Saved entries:
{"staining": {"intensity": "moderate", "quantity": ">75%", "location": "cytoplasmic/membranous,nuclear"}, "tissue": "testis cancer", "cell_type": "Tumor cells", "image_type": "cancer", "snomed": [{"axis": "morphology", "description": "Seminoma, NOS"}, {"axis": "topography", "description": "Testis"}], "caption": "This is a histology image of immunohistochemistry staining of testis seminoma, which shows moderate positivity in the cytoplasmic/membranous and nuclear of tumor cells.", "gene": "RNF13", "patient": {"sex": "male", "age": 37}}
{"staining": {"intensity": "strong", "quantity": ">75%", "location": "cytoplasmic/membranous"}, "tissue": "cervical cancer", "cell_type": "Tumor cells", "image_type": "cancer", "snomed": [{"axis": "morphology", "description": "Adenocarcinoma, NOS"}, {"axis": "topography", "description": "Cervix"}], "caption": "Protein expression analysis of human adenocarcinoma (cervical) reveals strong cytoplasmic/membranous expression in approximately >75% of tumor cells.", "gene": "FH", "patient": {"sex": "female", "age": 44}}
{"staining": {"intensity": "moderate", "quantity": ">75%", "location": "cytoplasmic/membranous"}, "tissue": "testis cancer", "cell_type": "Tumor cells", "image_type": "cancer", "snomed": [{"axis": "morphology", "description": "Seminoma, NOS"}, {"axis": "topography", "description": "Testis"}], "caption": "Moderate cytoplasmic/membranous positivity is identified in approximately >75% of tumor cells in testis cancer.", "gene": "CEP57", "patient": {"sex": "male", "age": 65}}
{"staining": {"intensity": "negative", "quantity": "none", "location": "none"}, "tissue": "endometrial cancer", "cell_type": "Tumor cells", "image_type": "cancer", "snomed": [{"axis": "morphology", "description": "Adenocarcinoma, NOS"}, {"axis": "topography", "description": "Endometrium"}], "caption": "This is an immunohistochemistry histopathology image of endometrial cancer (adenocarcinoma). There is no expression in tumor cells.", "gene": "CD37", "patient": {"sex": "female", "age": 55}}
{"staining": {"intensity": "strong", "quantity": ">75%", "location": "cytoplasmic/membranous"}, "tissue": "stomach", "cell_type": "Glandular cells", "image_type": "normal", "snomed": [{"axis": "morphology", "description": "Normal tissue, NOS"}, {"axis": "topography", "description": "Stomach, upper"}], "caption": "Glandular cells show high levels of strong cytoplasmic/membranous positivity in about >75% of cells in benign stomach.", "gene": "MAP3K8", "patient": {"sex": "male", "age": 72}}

WHAT THIS TASK INVOLVES =>
Every entry must be printed again, exactly as it reads.

RESPONSE BOX =>
{"staining": {"intensity": "moderate", "quantity": ">75%", "location": "cytoplasmic/membranous,nuclear"}, "tissue": "testis cancer", "cell_type": "Tumor cells", "image_type": "cancer", "snomed": [{"axis": "morphology", "description": "Seminoma, NOS"}, {"axis": "topography", "description": "Testis"}], "caption": "This is a histology image of immunohistochemistry staining of testis seminoma, which shows moderate positivity in the cytoplasmic/membranous and nuclear of tumor cells.", "gene": "RNF13", "patient": {"sex": "male", "age": 37}}
{"staining": {"intensity": "strong", "quantity": ">75%", "location": "cytoplasmic/membranous"}, "tissue": "cervical cancer", "cell_type": "Tumor cells", "image_type": "cancer", "snomed": [{"axis": "morphology", "description": "Adenocarcinoma, NOS"}, {"axis": "topography", "description": "Cervix"}], "caption": "Protein expression analysis of human adenocarcinoma (cervical) reveals strong cytoplasmic/membranous expression in approximately >75% of tumor cells.", "gene": "FH", "patient": {"sex": "female", "age": 44}}
{"staining": {"intensity": "moderate", "quantity": ">75%", "location": "cytoplasmic/membranous"}, "tissue": "testis cancer", "cell_type": "Tumor cells", "image_type": "cancer", "snomed": [{"axis": "morphology", "description": "Seminoma, NOS"}, {"axis": "topography", "description": "Testis"}], "caption": "Moderate cytoplasmic/membranous positivity is identified in approximately >75% of tumor cells in testis cancer.", "gene": "CEP57", "patient": {"sex": "male", "age": 65}}
{"staining": {"intensity": "negative", "quantity": "none", "location": "none"}, "tissue": "endometrial cancer", "cell_type": "Tumor cells", "image_type": "cancer", "snomed": [{"axis": "morphology", "description": "Adenocarcinoma, NOS"}, {"axis": "topography", "description": "Endometrium"}], "caption": "This is an immunohistochemistry histopathology image of endometrial cancer (adenocarcinoma). There is no expression in tumor cells.", "gene": "CD37", "patient": {"sex": "female", "age": 55}}
{"staining": {"intensity": "strong", "quantity": ">75%", "location": "cytoplasmic/membranous"}, "tissue": "stomach", "cell_type": "Glandular cells", "image_type": "normal", "snomed": [{"axis": "morphology", "description": "Normal tissue, NOS"}, {"axis": "topography", "description": "Stomach, upper"}], "caption": "Glandular cells show high levels of strong cytoplasmic/membranous positivity in about >75% of cells in benign stomach.", "gene": "MAP3K8", "patient": {"sex": "male", "age": 72}}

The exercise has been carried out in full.